In a filing with the US Securities and Exchange Commission, Valic valued Flipkart at $108.04 a share for the quarter that ended in May, down from $142.24 in the same period last year.
Going by the share price set by Valic, Flipkart’s value has dropped from a peak of $15 billion in May last year to $11.4 bn this year. The drastic markdown of 24.1 per cent comes despite Valic marking up the value of the company by 10 per cent in its latest filing, from $98.19 per share in the quarter that ended February 29. Flipkart, whose competitive position has come under attack from US e-commerce giant Amazon, has been subject to markdowns from multiple investors — Morgan Stanley, T Rowe Price, Vanguard and Fidelity. It’s difficult to pinpoint the valuation, as each company sets its own price; it ranges from $10.5 to $13 bn.

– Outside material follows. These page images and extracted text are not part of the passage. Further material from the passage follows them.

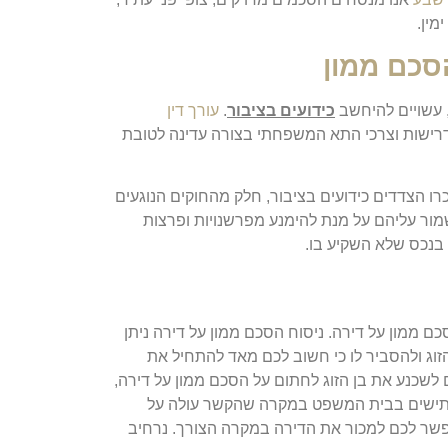
מין.
הסכם ממון
, עשויים להיחשב
כידועים בציבור
.
עורך דין
רישות וצרכי התא המשפחתי בצורה עדינה לטובת
כרו הצדדים כידועים בציבור, חלק מהחוקים הנוגעים
לשמור עליהם על מנת להימנע מפרשנויות ופרצות
ת בנכס שלא השקיע בו.
 ממון על דירה. ניסוח הסכם ממון על דירה ניתן
זוג ולהסביר לו כי חשוב לכם מאד להתחיל את
 לשכנע את בן הזוג לחתום על הסכם ממון על דירה,
ומתישים בבית המשפט במקרה שהקשר עולה על
אפשר לכם למכור את הדירה במקרה הצורך. נרחיב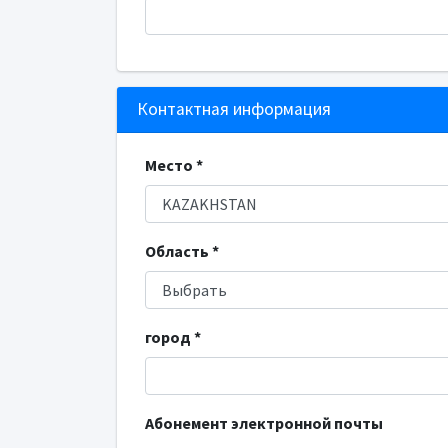
Контактная информация
Место *
Область *
город *
Абонемент электронной почты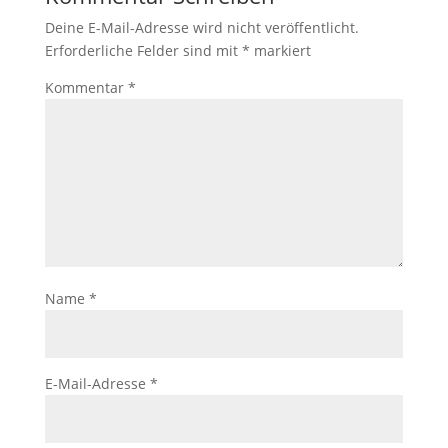
Deine E-Mail-Adresse wird nicht veröffentlicht.
Erforderliche Felder sind mit
*
markiert
Kommentar
*
Name
*
E-Mail-Adresse
*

“Overall, these are financial cycles that happen in the whole world. I think the internet sector itself is going through a down cycle but as the positive cycles don't last forever, the down cycles also don't last forever,” Flipkart chairman Sachin Bansal had said when their valuation was first marked down.
Experts say people shouldn’t read too much into the valuations given by mutual funds and other big investors, since these are often calculated keeping in mind the overall performance of a sector. Prices of e-commerce and information technology stocks have taken a beating after the Initial Public Offers of equity in GoPro and Box weren't well received.
However, while Flipkart might write off these markdowns as a “theoretical exercise” in co-founder Binny Bansal’s words, the drop in value could have adverse effects on the ability to raise money at a valuation higher than its previous round at $15 bn. With Amazon becoming more aggressive in India, it seems the premium Flipkart once demanded for the lead it held is slowly eroding.